* **Prompt**: Put the data below into a JSON list of strings with one string for each line, leaving out blank lines.

* **Source material**:
* * *
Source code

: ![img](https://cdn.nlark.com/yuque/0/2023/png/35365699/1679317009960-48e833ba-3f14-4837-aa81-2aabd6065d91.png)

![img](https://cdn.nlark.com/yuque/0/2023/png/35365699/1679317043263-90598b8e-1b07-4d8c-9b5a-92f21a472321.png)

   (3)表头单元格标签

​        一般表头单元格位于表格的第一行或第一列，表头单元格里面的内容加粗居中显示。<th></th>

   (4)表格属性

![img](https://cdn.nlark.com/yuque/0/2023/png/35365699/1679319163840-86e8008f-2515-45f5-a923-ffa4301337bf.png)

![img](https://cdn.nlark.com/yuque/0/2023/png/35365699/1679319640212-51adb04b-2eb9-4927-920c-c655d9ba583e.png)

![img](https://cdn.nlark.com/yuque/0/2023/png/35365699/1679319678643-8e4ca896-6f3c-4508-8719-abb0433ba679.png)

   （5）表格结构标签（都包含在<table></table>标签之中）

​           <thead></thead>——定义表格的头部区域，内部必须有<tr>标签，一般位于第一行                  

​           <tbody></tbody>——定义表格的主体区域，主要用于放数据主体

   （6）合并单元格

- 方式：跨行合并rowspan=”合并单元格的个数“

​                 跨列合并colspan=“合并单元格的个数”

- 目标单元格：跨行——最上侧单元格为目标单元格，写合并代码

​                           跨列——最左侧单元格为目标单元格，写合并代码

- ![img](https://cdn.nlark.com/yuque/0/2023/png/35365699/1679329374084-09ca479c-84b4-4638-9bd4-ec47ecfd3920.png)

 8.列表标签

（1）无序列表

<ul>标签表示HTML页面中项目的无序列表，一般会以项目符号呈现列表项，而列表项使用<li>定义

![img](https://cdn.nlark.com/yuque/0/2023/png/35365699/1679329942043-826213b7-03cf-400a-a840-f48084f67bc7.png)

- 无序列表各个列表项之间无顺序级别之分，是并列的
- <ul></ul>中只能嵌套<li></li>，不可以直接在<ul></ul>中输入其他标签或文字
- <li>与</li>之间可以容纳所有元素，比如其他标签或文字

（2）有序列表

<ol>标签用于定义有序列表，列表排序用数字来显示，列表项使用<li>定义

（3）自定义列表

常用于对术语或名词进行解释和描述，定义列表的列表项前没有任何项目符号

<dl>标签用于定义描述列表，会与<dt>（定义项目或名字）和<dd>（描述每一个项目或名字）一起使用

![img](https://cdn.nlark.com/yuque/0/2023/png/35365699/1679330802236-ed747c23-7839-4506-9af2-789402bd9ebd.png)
* * *
* **Answer to this exercise**:
[
  "Source code",
  ": ![img](https://cdn.nlark.com/yuque/0/2023/png/35365699/1679317009960-48e833ba-3f14-4837-aa81-2aabd6065d91.png)",
  "![img](https://cdn.nlark.com/yuque/0/2023/png/35365699/1679317043263-90598b8e-1b07-4d8c-9b5a-92f21a472321.png)",
  "   (3)表头单元格标签",
  "​        一般表头单元格位于表格的第一行或第一列，表头单元格里面的内容加粗居中显示。<th></th>",
  "   (4)表格属性",
  "![img](https://cdn.nlark.com/yuque/0/2023/png/35365699/1679319163840-86e8008f-2515-45f5-a923-ffa4301337bf.png)",
  "![img](https://cdn.nlark.com/yuque/0/2023/png/35365699/1679319640212-51adb04b-2eb9-4927-920c-c655d9ba583e.png)",
  "![img](https://cdn.nlark.com/yuque/0/2023/png/35365699/1679319678643-8e4ca896-6f3c-4508-8719-abb0433ba679.png)",
  "   （5）表格结构标签（都包含在<table></table>标签之中）",
  "​           <thead></thead>——定义表格的头部区域，内部必须有<tr>标签，一般位于第一行                  ",
  "​           <tbody></tbody>——定义表格的主体区域，主要用于放数据主体",
  "   （6）合并单元格",
  "- 方式：跨行合并rowspan=”合并单元格的个数“",
  "​                 跨列合并colspan=“合并单元格的个数”",
  "- 目标单元格：跨行——最上侧单元格为目标单元格，写合并代码",
  "​                           跨列——最左侧单元格为目标单元格，写合并代码",
  "- ![img](https://cdn.nlark.com/yuque/0/2023/png/35365699/1679329374084-09ca479c-84b4-4638-9bd4-ec47ecfd3920.png)",
  " 8.列表标签",
  "（1）无序列表",
  "<ul>标签表示HTML页面中项目的无序列表，一般会以项目符号呈现列表项，而列表项使用<li>定义",
  "![img](https://cdn.nlark.com/yuque/0/2023/png/35365699/1679329942043-826213b7-03cf-400a-a840-f48084f67bc7.png)",
  "- 无序列表各个列表项之间无顺序级别之分，是并列的",
  "- <ul></ul>中只能嵌套<li></li>，不可以直接在<ul></ul>中输入其他标签或文字",
  "- <li>与</li>之间可以容纳所有元素，比如其他标签或文字",
  "（2）有序列表",
  "<ol>标签用于定义有序列表，列表排序用数字来显示，列表项使用<li>定义",
  "（3）自定义列表",
  "常用于对术语或名词进行解释和描述，定义列表的列表项前没有任何项目符号",
  "<dl>标签用于定义描述列表，会与<dt>（定义项目或名字）和<dd>（描述每一个项目或名字）一起使用",
  "![img](https://cdn.nlark.com/yuque/0/2023/png/35365699/1679330802236-ed747c23-7839-4506-9af2-789402bd9ebd.png)"
]